# THE TASK
Word for word, copy all the data and drop the pictures.

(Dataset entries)
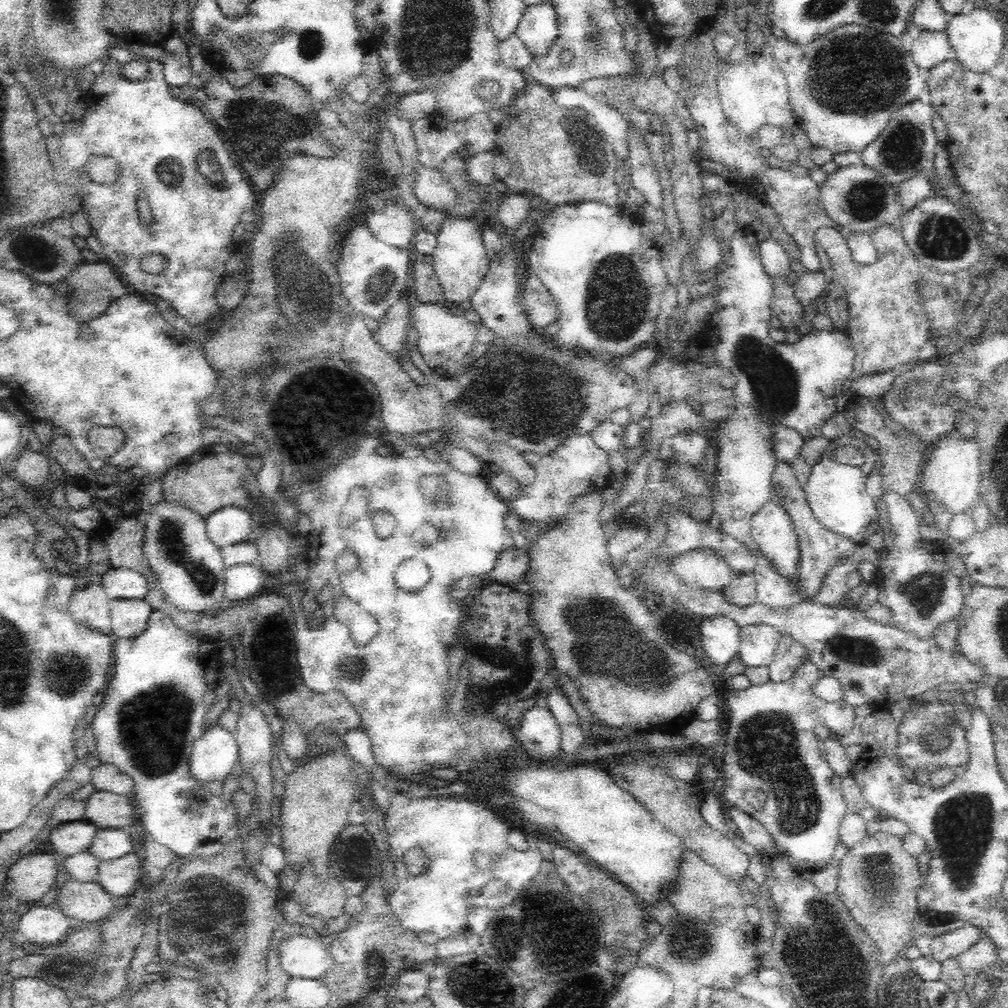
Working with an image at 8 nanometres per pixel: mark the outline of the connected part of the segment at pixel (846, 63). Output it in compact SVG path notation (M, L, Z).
M840 26L835 30L830 30L824 36L808 42L808 44L796 44L790 42L788 39L782 37L776 38L775 35L770 34L767 36L766 42L773 48L773 57L775 58L776 64L780 67L780 70L785 74L788 82L789 91L789 105L794 111L796 117L797 126L802 128L810 139L814 147L828 148L830 152L840 154L840 152L859 152L861 153L870 142L874 141L875 138L886 128L886 125L890 122L892 114L897 110L900 110L902 106L917 100L919 94L927 88L927 80L929 76L929 70L916 66L913 61L913 56L910 51L907 51L901 43L901 37L894 36L893 34L886 34L886 32L878 32L874 28L868 28L868 26Z

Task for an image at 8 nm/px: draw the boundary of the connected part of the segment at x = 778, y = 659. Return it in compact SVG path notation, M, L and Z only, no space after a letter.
M788 634L781 635L775 657L767 666L769 668L769 680L784 682L808 661L808 651L801 642Z

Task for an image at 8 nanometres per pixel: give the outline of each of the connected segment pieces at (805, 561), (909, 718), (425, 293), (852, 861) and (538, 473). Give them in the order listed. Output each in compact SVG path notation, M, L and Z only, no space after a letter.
M777 460L775 472L772 475L772 484L778 485L778 493L782 495L779 506L782 506L790 515L798 537L800 558L795 583L797 584L800 598L812 601L818 594L822 583L826 580L826 574L832 568L836 568L841 560L847 559L849 554L854 553L854 548L857 544L842 534L829 531L818 522L805 498L803 486L794 475L793 467L790 463Z
M923 701L921 704L912 702L912 708L899 722L898 744L896 744L896 756L902 760L904 766L916 772L928 772L929 768L950 767L967 764L969 761L969 742L966 737L966 726L954 718L954 705L946 701Z
M414 255L411 262L410 288L416 290L420 303L442 303L443 290L434 272L431 255Z
M882 828L872 836L866 835L854 844L838 862L838 882L835 890L838 899L846 906L856 923L880 949L883 964L903 954L914 938L913 922L918 915L917 894L923 885L924 871L918 868L916 857L903 847L903 837L884 834Z
M576 434L560 444L554 452L540 457L534 466L535 479L525 486L522 494L512 502L512 512L522 520L556 520L564 518L569 509L584 494L602 491L613 475L609 452L598 447L592 436Z

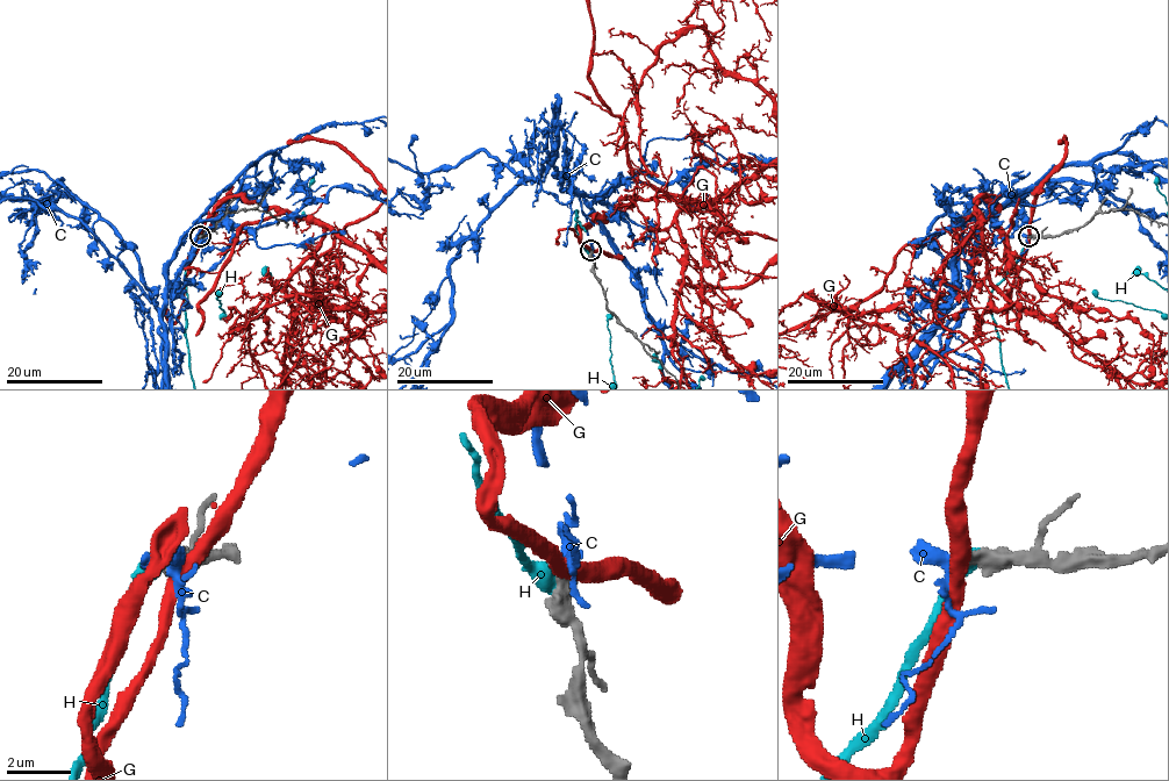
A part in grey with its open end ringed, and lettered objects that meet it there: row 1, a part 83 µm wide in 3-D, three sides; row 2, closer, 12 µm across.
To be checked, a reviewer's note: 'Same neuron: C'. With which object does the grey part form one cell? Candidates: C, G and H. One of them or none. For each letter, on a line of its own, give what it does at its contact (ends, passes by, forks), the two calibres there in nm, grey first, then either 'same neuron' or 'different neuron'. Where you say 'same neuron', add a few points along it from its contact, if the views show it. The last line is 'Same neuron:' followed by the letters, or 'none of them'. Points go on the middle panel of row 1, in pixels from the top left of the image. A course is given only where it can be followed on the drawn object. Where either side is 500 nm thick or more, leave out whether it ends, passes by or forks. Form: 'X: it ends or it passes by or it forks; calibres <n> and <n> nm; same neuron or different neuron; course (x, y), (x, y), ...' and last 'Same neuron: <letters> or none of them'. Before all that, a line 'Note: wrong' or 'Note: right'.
Note: right
C: it passes by; calibres 320 and 320 nm; same neuron
G: it passes by; calibres 440 and 440 nm; different neuron
H: calibres 550 and 550 nm; different neuron
Same neuron: C

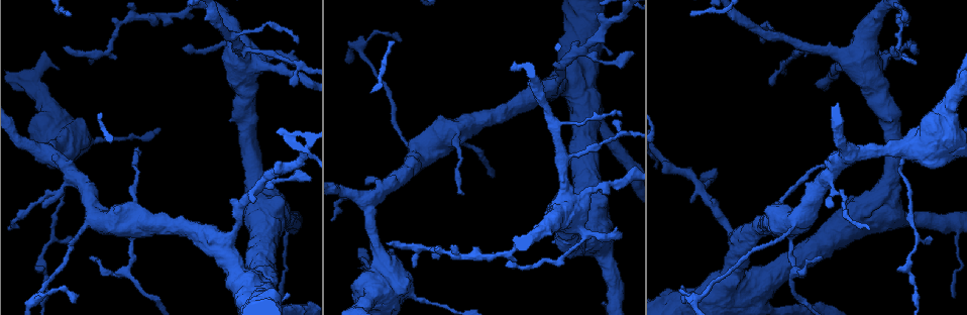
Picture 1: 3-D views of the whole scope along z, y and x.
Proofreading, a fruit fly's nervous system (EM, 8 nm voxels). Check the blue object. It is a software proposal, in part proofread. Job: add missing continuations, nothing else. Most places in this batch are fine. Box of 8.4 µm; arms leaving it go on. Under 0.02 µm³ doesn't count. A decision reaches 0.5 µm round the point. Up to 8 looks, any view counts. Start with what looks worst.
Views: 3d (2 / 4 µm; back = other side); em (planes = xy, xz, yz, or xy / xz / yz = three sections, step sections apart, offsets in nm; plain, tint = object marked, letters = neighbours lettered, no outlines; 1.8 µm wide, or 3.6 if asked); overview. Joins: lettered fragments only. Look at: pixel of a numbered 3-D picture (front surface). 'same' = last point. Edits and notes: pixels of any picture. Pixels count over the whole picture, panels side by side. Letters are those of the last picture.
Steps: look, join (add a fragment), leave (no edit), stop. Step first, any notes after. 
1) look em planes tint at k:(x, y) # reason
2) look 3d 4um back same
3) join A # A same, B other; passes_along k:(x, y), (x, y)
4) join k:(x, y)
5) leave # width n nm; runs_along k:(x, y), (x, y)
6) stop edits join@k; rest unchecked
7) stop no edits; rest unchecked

look em 3.6um planes letters at 1:(252, 67) # calibre changes

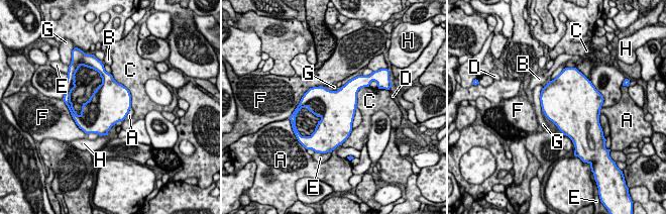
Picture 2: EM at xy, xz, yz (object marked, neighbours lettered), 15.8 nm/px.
leave # A other, B other, C other, D other, E other, F other, G other, H other; border 2:(356, 108), (351, 128); no lettered fragment goes on from it

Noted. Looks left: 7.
look 3d 4um at 1:(732, 280) # abrupt turn

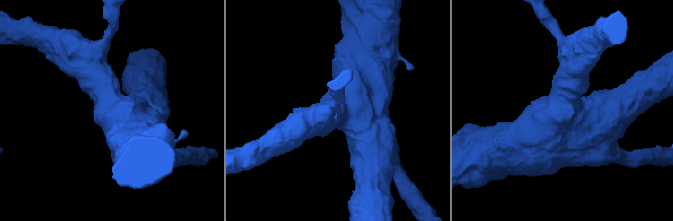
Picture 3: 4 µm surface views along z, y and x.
look em 3.6um xz step 4 tint at 3:(564, 111)

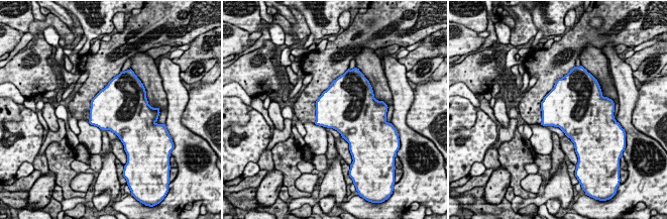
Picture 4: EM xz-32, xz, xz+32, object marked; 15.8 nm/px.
look em 3.6um planes letters same # cut it another way

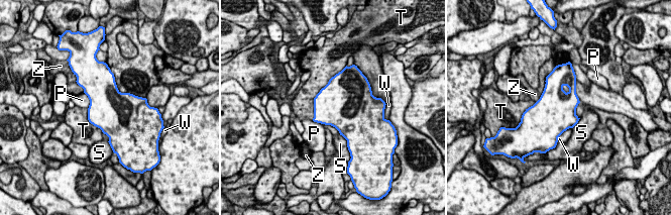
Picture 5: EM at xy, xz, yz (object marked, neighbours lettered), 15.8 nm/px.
leave # longest_contact T 800 nm; P other, S other, T other, W other, Z other; border 5:(323, 123), (332, 125), (340, 133); none of them fits

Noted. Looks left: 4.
look em 3.6um xz step 4 tint at 1:(911, 147) # abrupt turn

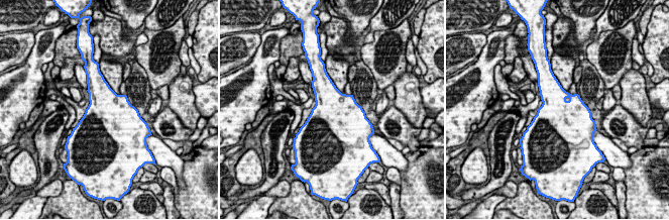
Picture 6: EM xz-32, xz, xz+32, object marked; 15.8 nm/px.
look em 3.6um xy step 16 tint same

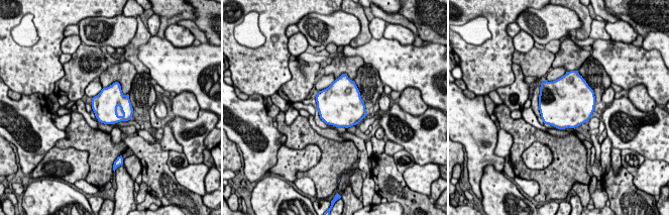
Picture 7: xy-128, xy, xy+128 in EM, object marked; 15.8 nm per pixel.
look em 3.6um xy step 16 letters same

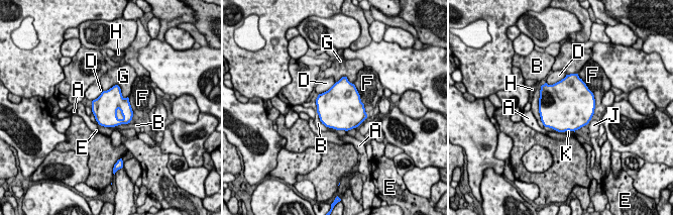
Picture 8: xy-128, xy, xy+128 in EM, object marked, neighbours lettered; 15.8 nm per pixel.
leave # A other, B other, D other, E other, F other, G other, H other, J other, K other; border 8:(539, 90), (539, 116), (545, 126); none of them fits

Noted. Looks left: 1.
stop no edits; rest unchecked

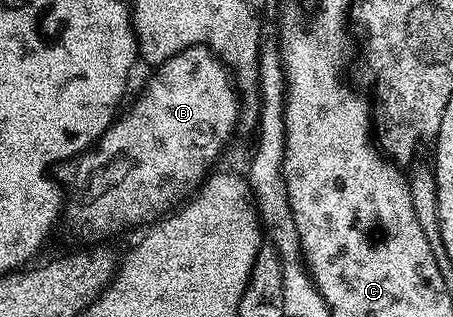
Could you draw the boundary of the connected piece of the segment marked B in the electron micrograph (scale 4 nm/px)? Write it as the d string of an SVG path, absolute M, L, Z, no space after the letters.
M187 47L177 55L167 56L161 63L164 64L153 73L152 80L137 97L136 107L130 108L125 115L123 112L88 150L69 162L59 164L58 179L66 188L67 199L62 215L84 239L93 235L96 238L93 240L108 241L119 231L143 228L167 216L173 208L200 190L210 169L217 166L216 158L231 141L236 122L241 122L242 99L233 72L209 47Z

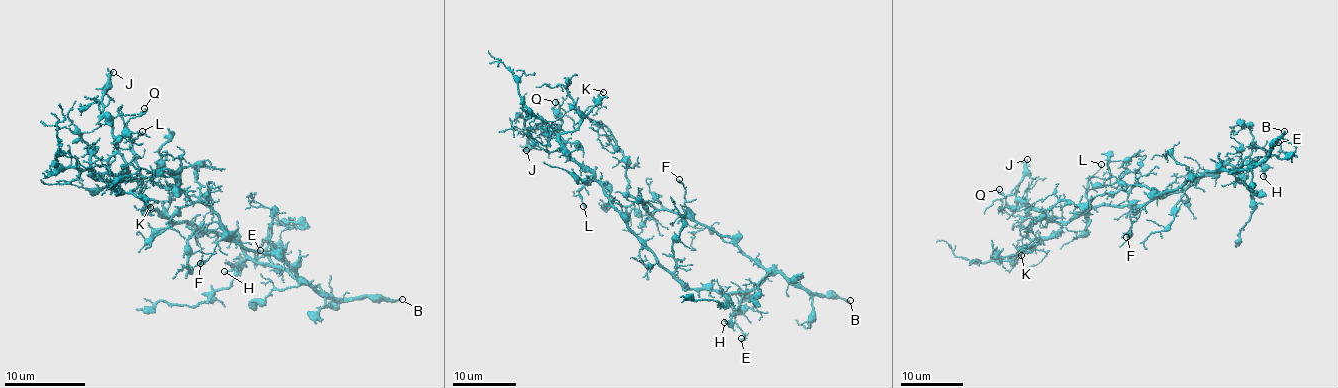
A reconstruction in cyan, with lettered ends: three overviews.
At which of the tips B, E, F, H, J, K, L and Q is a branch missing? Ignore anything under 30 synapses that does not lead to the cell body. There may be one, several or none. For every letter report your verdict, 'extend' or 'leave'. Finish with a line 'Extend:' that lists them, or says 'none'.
B: extend
E: leave
F: leave
H: leave
J: leave
K: leave
L: leave
Q: leave
Extend: B

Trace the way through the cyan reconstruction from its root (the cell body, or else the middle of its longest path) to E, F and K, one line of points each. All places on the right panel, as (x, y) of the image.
E: (1229, 165), (1240, 167), (1243, 159), (1252, 151), (1252, 143), (1278, 155), (1281, 146), (1278, 142)
F: (1229, 165), (1238, 168), (1243, 164), (1235, 170), (1205, 172), (1177, 189), (1157, 195), (1140, 212), (1126, 237)
K: (1229, 165), (1180, 191), (1142, 204), (1088, 208), (1042, 238), (1040, 243), (1027, 247), (1021, 255)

# FINISHED EXERCISE
Working with an image at 8 nanometres per pixel: mark the outline of the connected part of the segment at pixel (846, 63). Output it in compact SVG path notation (M, L, Z).
M840 26L835 30L830 30L824 36L808 42L808 44L796 44L790 42L788 39L782 37L776 38L775 35L770 34L767 36L766 42L773 48L773 57L775 58L776 64L780 67L780 70L785 74L788 82L789 91L789 105L794 111L796 117L797 126L802 128L810 139L814 147L828 148L830 152L840 154L840 152L859 152L861 153L870 142L874 141L875 138L886 128L886 125L890 122L892 114L897 110L900 110L902 106L917 100L919 94L927 88L927 80L929 76L929 70L916 66L913 61L913 56L910 51L907 51L901 43L901 37L894 36L893 34L886 34L886 32L878 32L874 28L868 28L868 26Z

Task for an image at 8 nm/px: draw the boundary of the connected part of the segment at x = 778, y = 659. Return it in compact SVG path notation, M, L and Z only, no space after a letter.
M788 634L781 635L775 657L767 666L769 668L769 680L784 682L808 661L808 651L801 642Z

Task for an image at 8 nanometres per pixel: give the outline of each of the connected segment pieces at (805, 561), (909, 718), (425, 293), (852, 861) and (538, 473). Give them in the order listed. Output each in compact SVG path notation, M, L and Z only, no space after a letter.
M777 460L775 472L772 475L772 484L778 485L778 493L782 495L779 506L782 506L790 515L798 537L800 558L795 583L797 584L800 598L812 601L818 594L822 583L826 580L826 574L832 568L836 568L841 560L847 559L849 554L854 553L854 548L857 544L842 534L829 531L818 522L805 498L803 486L794 475L793 467L790 463Z
M923 701L921 704L912 702L912 708L899 722L898 744L896 744L896 756L902 760L904 766L916 772L928 772L929 768L950 767L967 764L969 761L969 742L966 737L966 726L954 718L954 705L946 701Z
M414 255L411 262L410 288L416 290L420 303L442 303L443 290L434 272L431 255Z
M882 828L872 836L866 835L854 844L838 862L838 882L835 890L838 899L846 906L856 923L880 949L883 964L903 954L914 938L913 922L918 915L917 894L923 885L924 871L918 868L916 857L903 847L903 837L884 834Z
M576 434L560 444L554 452L540 457L534 466L535 479L525 486L522 494L512 502L512 512L522 520L556 520L564 518L569 509L584 494L602 491L613 475L609 452L598 447L592 436Z

A part in grey with its open end ringed, and lettered objects that meet it there: row 1, a part 83 µm wide in 3-D, three sides; row 2, closer, 12 µm across.
To be checked, a reviewer's note: 'Same neuron: C'. With which object does the grey part form one cell? Candidates: C, G and H. One of them or none. For each letter, on a line of its own, give what it does at its contact (ends, passes by, forks), the two calibres there in nm, grey first, then either 'same neuron' or 'different neuron'. Where you say 'same neuron', add a few points along it from its contact, if the views show it. The last line is 'Same neuron:' followed by the letters, or 'none of them'. Points go on the middle panel of row 1, in pixels from the top left of the image. A course is given only where it can be followed on the drawn object. Where either side is 500 nm thick or more, leave out whether it ends, passes by or forks. Form: 'X: it ends or it passes by or it forks; calibres <n> and <n> nm; same neuron or different neuron; course (x, y), (x, y), ...' and last 'Same neuron: <letters> or none of them'. Before all that, a line 'Note: wrong' or 'Note: right'.
Note: right
C: it passes by; calibres 320 and 320 nm; same neuron
G: it passes by; calibres 440 and 440 nm; different neuron
H: calibres 550 and 550 nm; different neuron
Same neuron: C

Picture 1: 3-D views of the whole scope along z, y and x.
Proofreading, a fruit fly's nervous system (EM, 8 nm voxels). Check the blue object. It is a software proposal, in part proofread. Job: add missing continuations, nothing else. Most places in this batch are fine. Box of 8.4 µm; arms leaving it go on. Under 0.02 µm³ doesn't count. A decision reaches 0.5 µm round the point. Up to 8 looks, any view counts. Start with what looks worst.
Views: 3d (2 / 4 µm; back = other side); em (planes = xy, xz, yz, or xy / xz / yz = three sections, step sections apart, offsets in nm; plain, tint = object marked, letters = neighbours lettered, no outlines; 1.8 µm wide, or 3.6 if asked); overview. Joins: lettered fragments only. Look at: pixel of a numbered 3-D picture (front surface). 'same' = last point. Edits and notes: pixels of any picture. Pixels count over the whole picture, panels side by side. Letters are those of the last picture.
Steps: look, join (add a fragment), leave (no edit), stop. Step first, any notes after. 
1) look em planes tint at k:(x, y) # reason
2) look 3d 4um back same
3) join A # A same, B other; passes_along k:(x, y), (x, y)
4) join k:(x, y)
5) leave # width n nm; runs_along k:(x, y), (x, y)
6) stop edits join@k; rest unchecked
7) stop no edits; rest unchecked

look em 3.6um planes letters at 1:(252, 67) # calibre changes

Picture 2: EM at xy, xz, yz (object marked, neighbours lettered), 15.8 nm/px.
leave # A other, B other, C other, D other, E other, F other, G other, H other; border 2:(356, 108), (351, 128); no lettered fragment goes on from it

Noted. Looks left: 7.
look 3d 4um at 1:(732, 280) # abrupt turn

Picture 3: 4 µm surface views along z, y and x.
look em 3.6um xz step 4 tint at 3:(564, 111)

Picture 4: EM xz-32, xz, xz+32, object marked; 15.8 nm/px.
look em 3.6um planes letters same # cut it another way

Picture 5: EM at xy, xz, yz (object marked, neighbours lettered), 15.8 nm/px.
leave # longest_contact T 800 nm; P other, S other, T other, W other, Z other; border 5:(323, 123), (332, 125), (340, 133); none of them fits

Noted. Looks left: 4.
look em 3.6um xz step 4 tint at 1:(911, 147) # abrupt turn

Picture 6: EM xz-32, xz, xz+32, object marked; 15.8 nm/px.
look em 3.6um xy step 16 tint same

Picture 7: xy-128, xy, xy+128 in EM, object marked; 15.8 nm per pixel.
look em 3.6um xy step 16 letters same

Picture 8: xy-128, xy, xy+128 in EM, object marked, neighbours lettered; 15.8 nm per pixel.
leave # A other, B other, D other, E other, F other, G other, H other, J other, K other; border 8:(539, 90), (539, 116), (545, 126); none of them fits

Noted. Looks left: 1.
stop no edits; rest unchecked

Could you draw the boundary of the connected piece of the segment marked B in the electron micrograph (scale 4 nm/px)? Write it as the d string of an SVG path, absolute M, L, Z, no space after the letters.
M187 47L177 55L167 56L161 63L164 64L153 73L152 80L137 97L136 107L130 108L125 115L123 112L88 150L69 162L59 164L58 179L66 188L67 199L62 215L84 239L93 235L96 238L93 240L108 241L119 231L143 228L167 216L173 208L200 190L210 169L217 166L216 158L231 141L236 122L241 122L242 99L233 72L209 47Z

A reconstruction in cyan, with lettered ends: three overviews.
At which of the tips B, E, F, H, J, K, L and Q is a branch missing? Ignore anything under 30 synapses that does not lead to the cell body. There may be one, several or none. For every letter report your verdict, 'extend' or 'leave'. Finish with a line 'Extend:' that lists them, or says 'none'.
B: extend
E: leave
F: leave
H: leave
J: leave
K: leave
L: leave
Q: leave
Extend: B

Trace the way through the cyan reconstruction from its root (the cell body, or else the middle of its longest path) to E, F and K, one line of points each. All places on the right panel, as (x, y) of the image.
E: (1229, 165), (1240, 167), (1243, 159), (1252, 151), (1252, 143), (1278, 155), (1281, 146), (1278, 142)
F: (1229, 165), (1238, 168), (1243, 164), (1235, 170), (1205, 172), (1177, 189), (1157, 195), (1140, 212), (1126, 237)
K: (1229, 165), (1180, 191), (1142, 204), (1088, 208), (1042, 238), (1040, 243), (1027, 247), (1021, 255)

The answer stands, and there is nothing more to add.